Rosie saw Jane teeter into the party. It was outside on the lawn behind the fraternity house and in full swing by the time she got there. Jane stood in the doorway to the backyard and took a deep breath: beer, potato chips, watermelon, sweat, her own perfume, her own fear. Vomit, or maybe she was just imagining that. She stepped onto the lawn and turned her ankle over. Shit. She’d been a college student for fifteen minutes, and already she’d blown her cover and would have to spend the semester on crutches besides. She was an idiot to think she could go out in heels.

But then, a miracle. A hand, tender, on the soft skin under her upper arm, thumb rubbing gentle circles.

“You okay?” He was, of course he was, blond, not dirty blond like the boys back home in Pennsylvania, blond like glowing, like an angel. Or maybe just like a Wisconsinite—what did she know? And, also like a glowing Wisconsinite angel, he was beautiful.

“Um … yeah?”

“I told those guys they had to clean up the yard before people came over.” The angel bent to pick up what she’d tripped over. Jane was so happy it hadn’t been the heels, it didn’t strike her as at all weird there was a package of once frozen waffles lying in the grass. “Breakfast.” The angel grinned sheepishly. “Now with lawn care.”

She laughed—spontaneously and like a girl—and it felt like the first time she had ever laughed, like she was a three-month-old laughing for the very first time. And his face lit up when she did like he understood the wonder of it perfectly. He left one hand where it was on her arm but held the other out for her to—she reminded herself urgently—grasp, not shake. “Chad,” he said.

“Jane,” said Jane Doe.

“Let me guess,” said Chad. “You’re one of those overeager, too-smart-for-your-own-good freshman girls who think they can get a head start on college by taking summer classes, like, the minute they graduate from high school.”

“I guess?”

“Good. I love girls like that.”

“You do?”

“Yeah. I like my ladies smart.”

“You do?”

“And hey, I get it. Couldn’t wait to get out of your lame parents’ house, away from your lame high school friends, out of your lame hometown?”

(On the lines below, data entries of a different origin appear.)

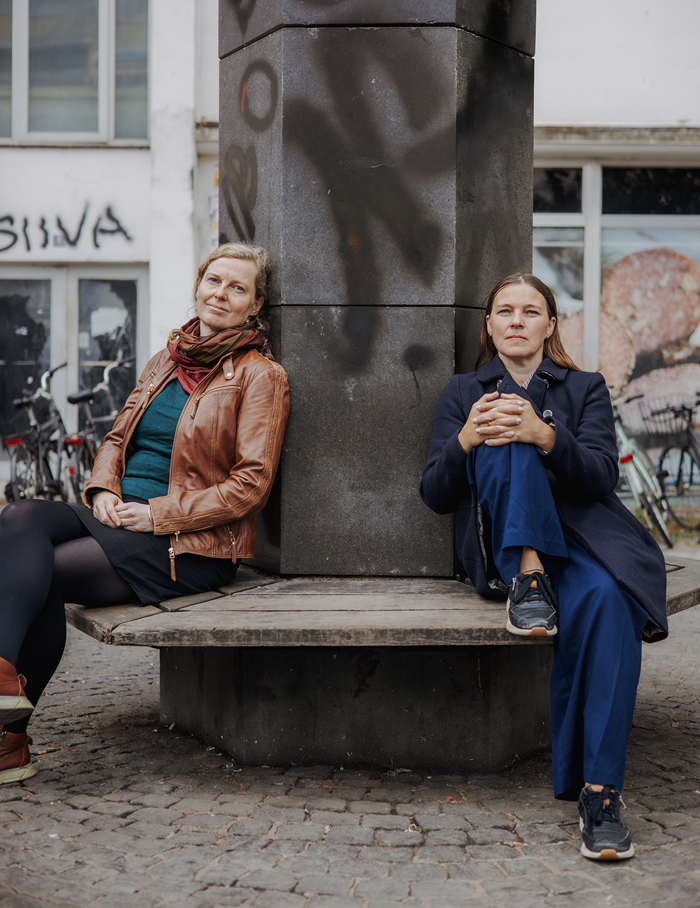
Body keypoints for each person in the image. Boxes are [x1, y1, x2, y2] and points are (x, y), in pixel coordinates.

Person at [0, 242, 290, 785]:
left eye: (237, 287)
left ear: (255, 305)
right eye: (213, 280)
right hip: (119, 514)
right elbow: (116, 439)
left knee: (41, 573)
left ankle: (8, 741)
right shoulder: (166, 360)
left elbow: (250, 484)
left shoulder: (260, 376)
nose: (220, 294)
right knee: (18, 519)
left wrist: (159, 514)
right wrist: (103, 490)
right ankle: (3, 691)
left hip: (189, 544)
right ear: (198, 285)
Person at [420, 273, 667, 861]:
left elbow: (602, 476)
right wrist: (466, 439)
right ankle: (528, 576)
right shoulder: (464, 391)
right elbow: (434, 492)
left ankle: (600, 795)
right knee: (501, 432)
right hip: (503, 549)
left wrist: (548, 436)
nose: (517, 320)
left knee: (611, 602)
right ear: (488, 324)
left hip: (582, 541)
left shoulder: (585, 386)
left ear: (550, 325)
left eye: (531, 311)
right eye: (504, 311)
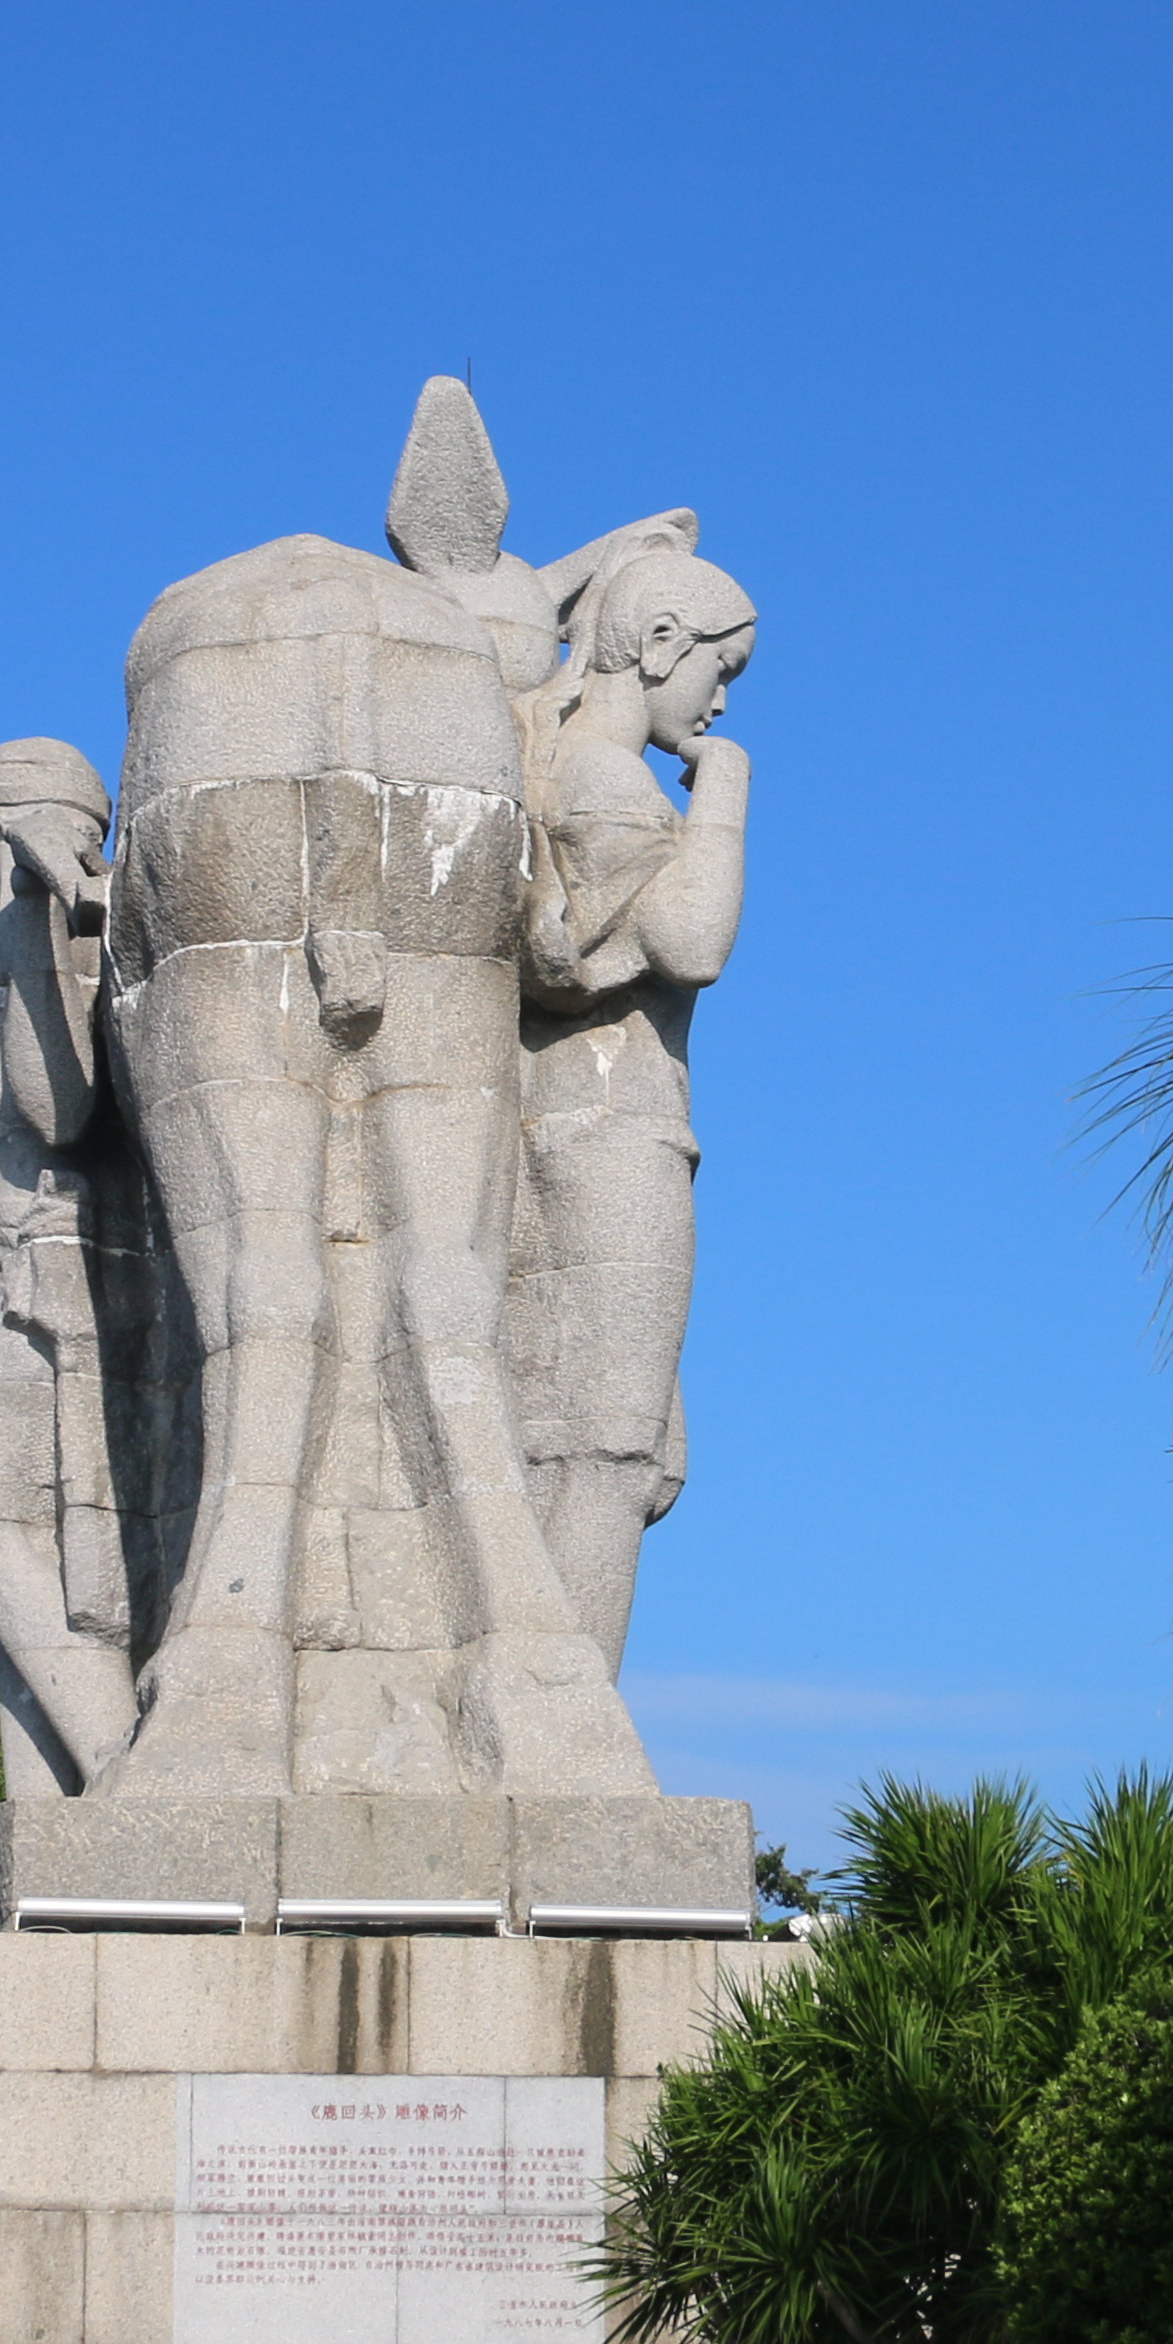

She nodded. He did get it.

“Well, welcome to college. Let’s get you a beer.”

He did. He got her a slice of watermelon and a beer. Then another. And one after that. She assumed he was the gatekeeper, that he’d go back to the door or drift away to talk to people he knew or flirt with other girls he didn’t, but he stuck by her side all evening. “This is my friend Jane,” he’d say to everyone they met, and she wondered if this was what life would be like from now on. Maybe all these years it had been just this simple: put on a dress, introduce yourself as Jane, and suddenly you matched, you fit, you had fun, you felt right instead of awkward, you were the truth instead of a lie. Her real life had arrived finally, and here she was at its very start, peering over the edge. It was worth it, maybe, all the pain that came before if it brought her to this wondrous place.

Jane was happy to stand next to Chad, his hand on the small of her back protectively, while he introduced her as “my friend Jane” all night or forever if he wanted. But eventually, she noticed the yard was almost empty. A few people lingered, laughing too loudly or kissing on a lawn chair, but mostly they were alone. She sat down on the back steps—she still loved the heels, but they were not comfortable—and he sat down next to her.